Work required
Rewrite the stretch of data from the line containing "state / province: Central" through the end of the data, changing "elevation (m)" to "altitude (m)" wherever it occurs and keeping everything else the same.

Information given
■ ■ ■ ■ ■

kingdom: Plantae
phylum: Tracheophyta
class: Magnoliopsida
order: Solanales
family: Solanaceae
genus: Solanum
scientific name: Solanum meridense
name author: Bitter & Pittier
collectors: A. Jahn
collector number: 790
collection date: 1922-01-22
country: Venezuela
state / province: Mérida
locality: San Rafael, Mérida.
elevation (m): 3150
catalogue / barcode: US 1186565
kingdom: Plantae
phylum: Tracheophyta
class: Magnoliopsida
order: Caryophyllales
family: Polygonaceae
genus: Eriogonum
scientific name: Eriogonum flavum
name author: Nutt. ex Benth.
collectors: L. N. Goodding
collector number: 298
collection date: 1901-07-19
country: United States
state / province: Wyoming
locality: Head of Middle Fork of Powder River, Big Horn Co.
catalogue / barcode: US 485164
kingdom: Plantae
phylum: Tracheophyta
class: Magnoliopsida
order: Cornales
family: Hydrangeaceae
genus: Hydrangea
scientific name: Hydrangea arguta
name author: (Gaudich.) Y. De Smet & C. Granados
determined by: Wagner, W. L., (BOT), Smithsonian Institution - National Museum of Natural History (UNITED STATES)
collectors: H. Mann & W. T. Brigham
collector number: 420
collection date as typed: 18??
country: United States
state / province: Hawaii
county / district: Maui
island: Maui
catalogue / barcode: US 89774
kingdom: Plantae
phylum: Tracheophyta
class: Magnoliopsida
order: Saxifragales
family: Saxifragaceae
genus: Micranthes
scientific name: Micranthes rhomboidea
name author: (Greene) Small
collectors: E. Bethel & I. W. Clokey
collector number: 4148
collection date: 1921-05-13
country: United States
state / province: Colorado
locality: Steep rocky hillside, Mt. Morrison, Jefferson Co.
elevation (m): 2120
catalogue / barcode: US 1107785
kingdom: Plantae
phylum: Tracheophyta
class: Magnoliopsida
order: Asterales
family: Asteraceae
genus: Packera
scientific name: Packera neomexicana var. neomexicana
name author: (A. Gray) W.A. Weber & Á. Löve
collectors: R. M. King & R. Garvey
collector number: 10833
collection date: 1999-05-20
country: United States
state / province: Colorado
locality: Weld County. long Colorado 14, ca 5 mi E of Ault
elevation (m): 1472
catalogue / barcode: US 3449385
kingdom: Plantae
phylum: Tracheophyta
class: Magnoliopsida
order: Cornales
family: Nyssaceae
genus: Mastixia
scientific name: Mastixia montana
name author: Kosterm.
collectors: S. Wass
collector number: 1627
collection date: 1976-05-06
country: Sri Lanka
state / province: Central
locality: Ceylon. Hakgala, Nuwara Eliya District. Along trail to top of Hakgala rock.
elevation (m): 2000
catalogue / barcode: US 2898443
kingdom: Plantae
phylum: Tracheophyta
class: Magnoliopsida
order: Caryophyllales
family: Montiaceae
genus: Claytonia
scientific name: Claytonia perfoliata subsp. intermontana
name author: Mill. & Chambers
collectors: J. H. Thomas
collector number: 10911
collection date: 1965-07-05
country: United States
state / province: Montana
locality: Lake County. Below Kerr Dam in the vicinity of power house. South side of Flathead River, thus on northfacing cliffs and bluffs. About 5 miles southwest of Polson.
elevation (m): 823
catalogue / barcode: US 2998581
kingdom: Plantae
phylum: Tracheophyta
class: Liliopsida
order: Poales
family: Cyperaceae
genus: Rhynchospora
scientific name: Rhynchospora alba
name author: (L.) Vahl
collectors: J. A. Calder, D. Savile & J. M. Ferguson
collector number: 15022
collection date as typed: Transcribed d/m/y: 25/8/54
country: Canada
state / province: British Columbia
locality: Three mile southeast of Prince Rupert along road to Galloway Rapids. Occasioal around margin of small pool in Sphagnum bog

■ ■ ■ ■ ■

Solution to the problem
state / province: Central
locality: Ceylon. Hakgala, Nuwara Eliya District. Along trail to top of Hakgala rock.
altitude (m): 2000
catalogue / barcode: US 2898443
kingdom: Plantae
phylum: Tracheophyta
class: Magnoliopsida
order: Caryophyllales
family: Montiaceae
genus: Claytonia
scientific name: Claytonia perfoliata subsp. intermontana
name author: Mill. & Chambers
collectors: J. H. Thomas
collector number: 10911
collection date: 1965-07-05
country: United States
state / province: Montana
locality: Lake County. Below Kerr Dam in the vicinity of power house. South side of Flathead River, thus on northfacing cliffs and bluffs. About 5 miles southwest of Polson.
altitude (m): 823
catalogue / barcode: US 2998581
kingdom: Plantae
phylum: Tracheophyta
class: Liliopsida
order: Poales
family: Cyperaceae
genus: Rhynchospora
scientific name: Rhynchospora alba
name author: (L.) Vahl
collectors: J. A. Calder, D. Savile & J. M. Ferguson
collector number: 15022
collection date as typed: Transcribed d/m/y: 25/8/54
country: Canada
state / province: British Columbia
locality: Three mile southeast of Prince Rupert along road to Galloway Rapids. Occasioal around margin of small pool in Sphagnum bog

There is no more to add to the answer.